## ACTIVITY LIST:
A: Give again, word for word, the part of the article on Michigan's new FGM laws that runs from "Jones told Reuters" to "not be tolerated.".
B: In the article on Michigan's new FGM laws, condense the paragraph beginning "The new series of laws" into one sentence that retains its main facts.

## EXCERPTED PASSAGE:
*****
Michigan Just Passed 12 New Laws Against FGM
Globally, 200 million girls and women have undergone FGM.
Michigan just passed harsher penalties for those who engage in female genital mutilation, an act that the World Health Organization calls a human rights violation.
The new series of laws, which includes prison time up to 15 years, comes after Jumana Nagarwala, an emergency room doctor, was charged with performing FGM on two 7-year-old girls in Michigan in February. This was the first federal FGM case in US history.
Then, days after Nagarwala’s court case began in April, Dr. Fakhruddin Attar and his wife Farida were arrested for conspiracy to perform FGM. The Attars allegedly conspired with Nagarwala to perform FGM. Both cases are ongoing, CNN reports.
And as these cases continue, state legislators have taken matters into their own hands by passing strict new laws against FGM.
Previously, Michigan was one of 26 states with no written laws against FGM as a crime.
However, FGM was declared federally illegal in 1996, which allowed for prosecution of Nagarwala and the Attars.
On Tuesday, Governor Rick Snyder signed 12 bills into law that criminalize FGM.
Major aspects of the laws include:
- Up to 15 years in prison, a sentence three times longer than the federal minimum.
- Revoked medical license for anyone caught practicing or assisting in FGM procedure
- A ban on using cultural or religious “custom or ritual” as a defense against FGM charges.
- FGM practitioners can be arrested and prosecuted by local and state law enforcement in Michigan.
- Transportation for purpose of FGM across state or international border is illegal.
"Those who commit these horrendous crimes should be held accountable for their actions, and these bills stiffen the penalties for offenders while providing additional support to victims,” Snyder said in a statement. "This legislation is an important step toward eliminating this despicable practice in Michigan while empowering victims to find healing and justice.”
"It's been hidden. But now that we're aware, we want to make a very strong statement to the world — never again in Michigan," Rick Jones, State Senate Judiciary Committee Chairman, who sponsored the anti-FGM legislation, told Reuters.
Jones told Reuters that he believes Michigan is “a hotspot” for FGM because of its large immigrant communities, including the Dawoodi Bohra sect of Shia Muslim that Nagarwala belongs to, which refers to FGM as “khatna.”
The new laws in Michigan are an important step forward for the United States’ battle against the practice known as “cutting.” Still, FGM is a national and global challenge.
Worldwide, 200 million girls have undergone FGM during their lifetime. And according to the Centers for Disease Control and Prevention, more than half a million girls are at risk of FGM in the US.
And now, Michigan has made its message clear: FGM will not be tolerated.
*****
## DATA EXTRACTS:
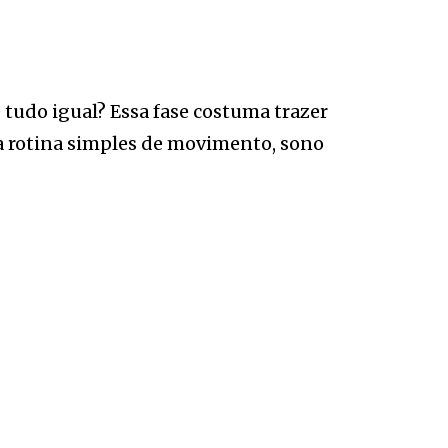
tudo igual? Essa fase costuma trazer
 rotina simples de movimento, sono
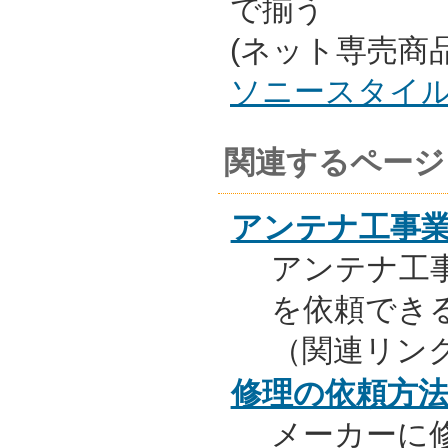
で揃う
(ネット専売商
ソニースタイ
関連するページ
アンテナ工事
アンテナ工
を依頼でき
（関連リン
修理の依頼方
メーカーに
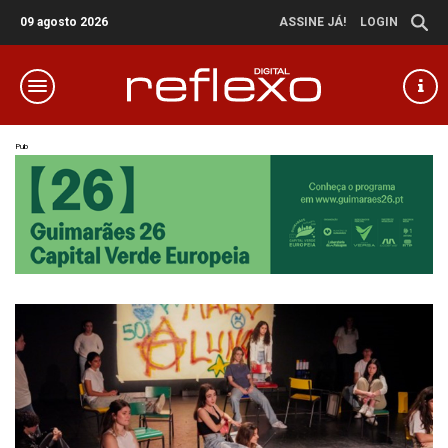
09 agosto 2026
ASSINE JÁ!
LOGIN
Pub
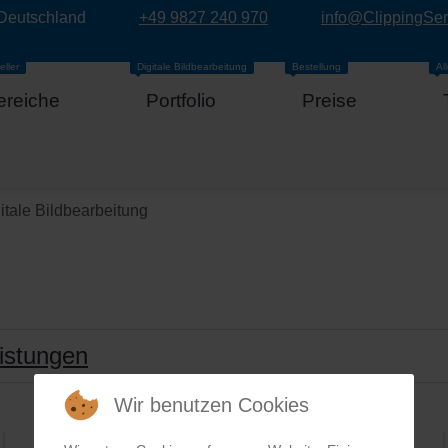
 Deutschland
+49 9827 240 970
info@ClippingSe
eller
Digitale Bildbearbeitung
Bestellung
Al
ereiche
Portfolio
Preise
itale Bildbearbeitung
eistungen
Wir benutzen Cookies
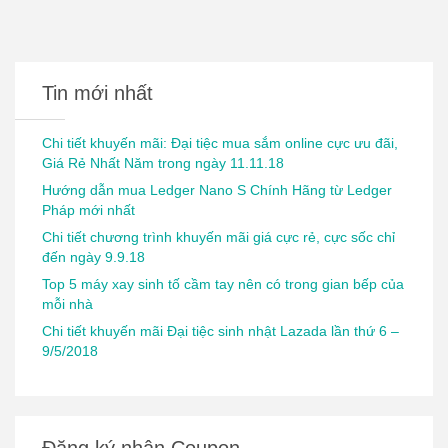
Tin mới nhất
Chi tiết khuyến mãi: Đại tiệc mua sắm online cực ưu đãi,
Giá Rẻ Nhất Năm trong ngày 11.11.18
Hướng dẫn mua Ledger Nano S Chính Hãng từ Ledger
Pháp mới nhất
Chi tiết chương trình khuyến mãi giá cực rẻ, cực sốc chỉ
đến ngày 9.9.18
Top 5 máy xay sinh tố cầm tay nên có trong gian bếp của
mỗi nhà
Chi tiết khuyến mãi Đại tiệc sinh nhật Lazada lần thứ 6 –
9/5/2018
Đăng ký nhận Coupon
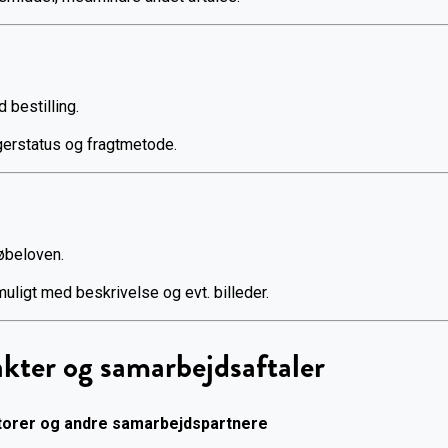
d bestilling.
gerstatus og fragtmetode.
købeloven.
muligt med beskrivelse og evt. billeder.
akter og samarbejdsaftaler
ratorer og andre samarbejdspartnere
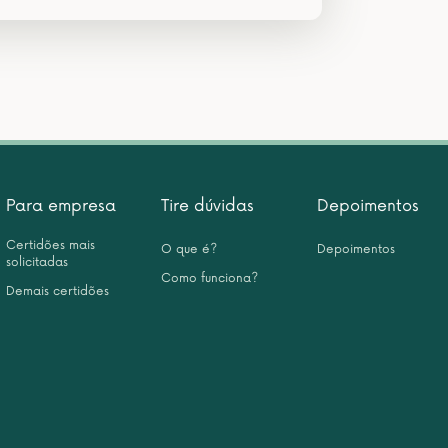
Para empresa
Tire dúvidas
Depoimentos
Certidões mais
O que é?
Depoimentos
solicitadas
Como funciona?
Demais certidões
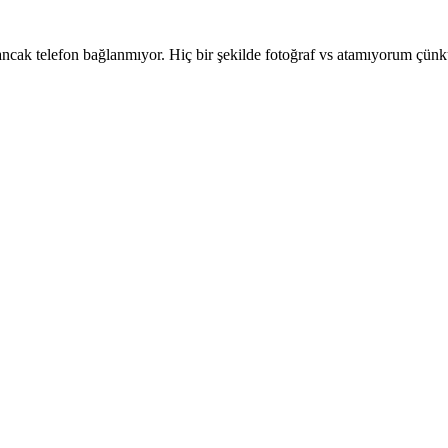
 ancak telefon bağlanmıyor. Hiç bir şekilde fotoğraf vs atamıyorum çü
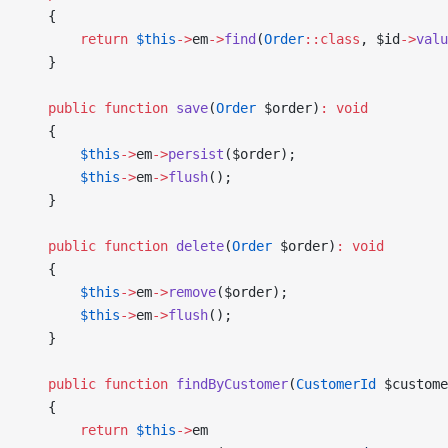
    {
        return
 $this
->
em
->
find
(
Order
::class
, $id
->
valu
    }
    public
 function
 save
(
Order
 $order)
:
 void
    {
        $this
->
em
->
persist
($order);
        $this
->
em
->
flush
();
    }
    public
 function
 delete
(
Order
 $order)
:
 void
    {
        $this
->
em
->
remove
($order);
        $this
->
em
->
flush
();
    }
    public
 function
 findByCustomer
(
CustomerId
 $custome
    {
        return
 $this
->
em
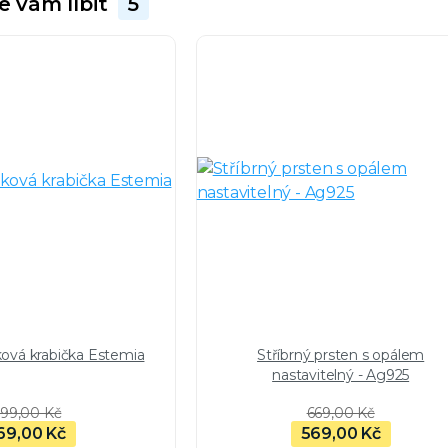
e vám líbit
5
ková krabička Estemia
Stříbrný prsten s opálem
nastavitelný - Ag925
99,00 Kč
669,00 Kč
69,00 Kč
569,00 Kč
*****
## ANSWERS FOR THIS EXERCISE:
A:
Jones told Reuters that he believes Michigan is “a hotspot” for FGM because of its large immigrant communities, including the Dawoodi Bohra sect of Shia Muslim that Nagarwala belongs to, which refers to FGM as “khatna.”
The new laws in Michigan are an important step forward for the United States’ battle against the practice known as “cutting.” Still, FGM is a national and global challenge.
Worldwide, 200 million girls have undergone FGM during their lifetime. And according to the Centers for Disease Control and Prevention, more than half a million girls are at risk of FGM in the US.
And now, Michigan has made its message clear: FGM will not be tolerated.

B: Michigan's new laws, which carry prison terms of up to 15 years, follow the February charging of emergency room doctor Jumana Nagarwala with performing FGM on two 7-year-old girls in Michigan, the first federal FGM case in US history.